To troubleshoot the issue, I wrote a simple BAT file that pushes the output of _net session_ to a text file every 15 minutes. I'm hoping that when someone encounters the error again, I'll be able to look in the log file and see that 10 sessions exist, proving my theory that we're capping out on our session maximum.

What am I getting at here? While peeking at the log files day in and day out, I've noticed that sessions established for machines (ex. _COMPUTERONE$_) and the occasional user are remaining far past the 15 minutes defined by default within the _AutoDisconnect_ registry entry. When I run _net files_, I see that these sessions are using _\PIPE\spoolss_.

Why aren't these sessions expiring after 15 minutes? Why are these sessions being established in the first place? The offending machine sessions are usually established at non-business hours, like 9 or 10 at night. The offending user sessions are established during business hours. Could it be a setting on the individual clients?

Any help is greatly appreciated. Thanks in advance.


----------



## johnwill (Sep 26, 2002)

Why not just buy a print server and dispense with the connection limit? :smile:


----------



## bryan_cook (Mar 5, 2009)

Honestly, I'd like to blow away XP altogether and find a Linux solution. However, I work in a heavy Microsoft house ... you say Linux, and all except a select few stutter-step backwards and mutter, "Linux!?! FOOEY!"

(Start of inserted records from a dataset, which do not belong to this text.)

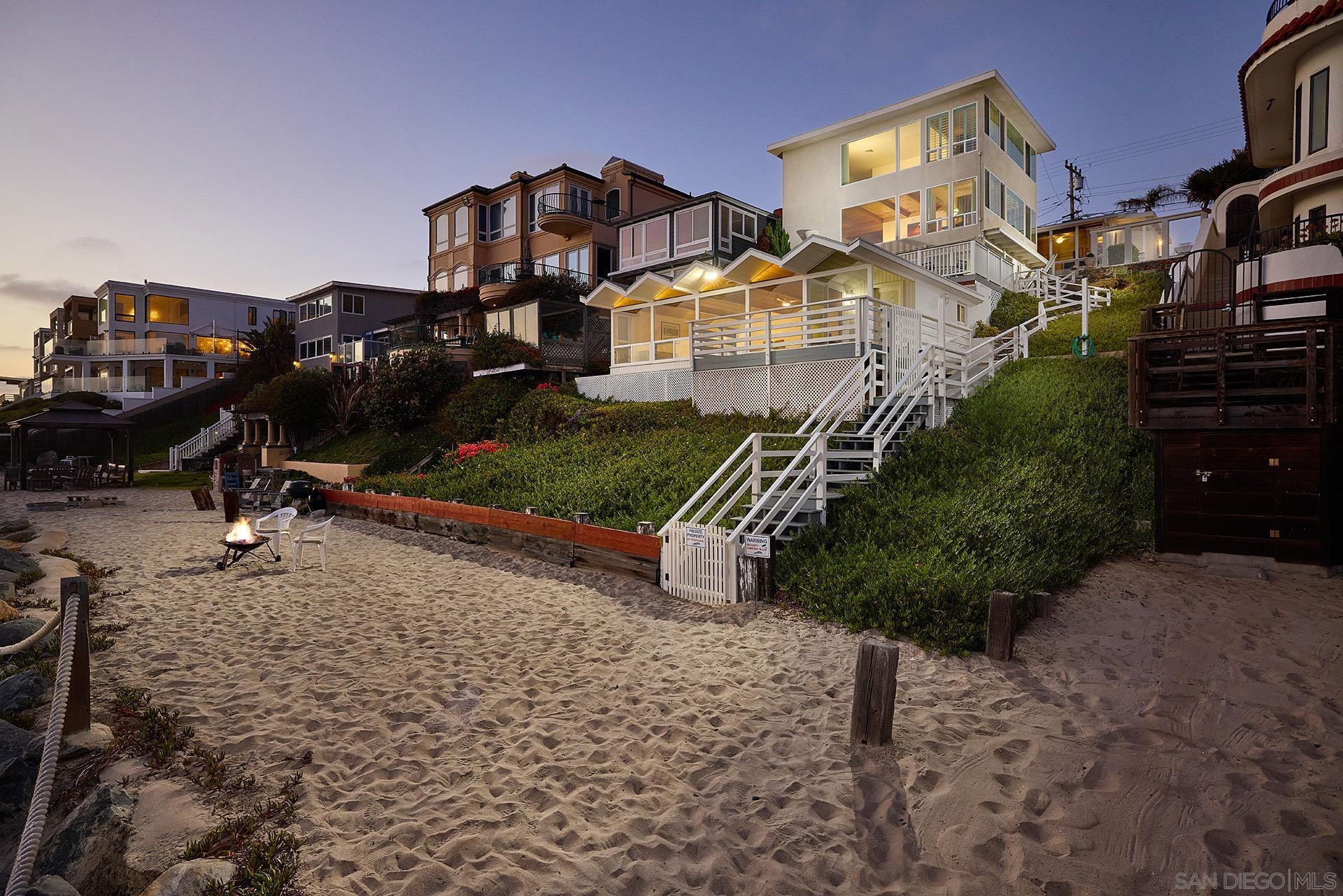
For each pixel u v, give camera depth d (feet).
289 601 29.68
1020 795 14.11
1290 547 29.48
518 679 20.84
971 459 38.34
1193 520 31.48
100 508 66.18
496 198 134.00
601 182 127.75
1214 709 17.67
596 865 12.04
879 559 27.71
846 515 32.76
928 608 23.18
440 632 25.50
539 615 27.94
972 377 53.67
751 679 20.52
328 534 49.60
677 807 13.85
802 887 11.56
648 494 42.39
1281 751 15.51
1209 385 32.04
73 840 11.88
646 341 77.46
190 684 19.84
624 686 20.21
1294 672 19.75
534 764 15.66
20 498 74.95
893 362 49.55
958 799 13.96
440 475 60.54
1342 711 17.34
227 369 170.09
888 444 42.47
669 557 31.04
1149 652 21.59
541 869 11.92
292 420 98.94
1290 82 51.62
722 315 72.08
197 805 13.50
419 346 99.55
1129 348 32.83
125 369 161.79
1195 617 24.58
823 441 34.40
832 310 54.44
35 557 36.45
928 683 19.65
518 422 71.67
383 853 12.22
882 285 65.10
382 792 14.38
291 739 16.53
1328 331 28.63
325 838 12.61
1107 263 120.78
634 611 28.45
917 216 97.91
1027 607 24.14
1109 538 32.04
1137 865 11.99
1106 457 38.19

The part of my problem that confuses me the most is the blatant ignoring of the AutoDisconnect entry. Even though it's set to 15 minutes, it's not being enforced. If I can understand why that's not being enforced, I'd be happy. 

I don't oppose switching the OS or the machine itself, however I feel as though I need to clearly identify and communicate the source of the problem before proposing the idea of a new OS or machine to others. 

If we did replace the machine, I'd definitely drag the old machine out to a field and go 'Office Space' on the damn thing.


----------



## johnwill (Sep 26, 2002)

Call me when you get it out in the field, I have a box of .45ACP ammo that I need to use up! :grin:


----------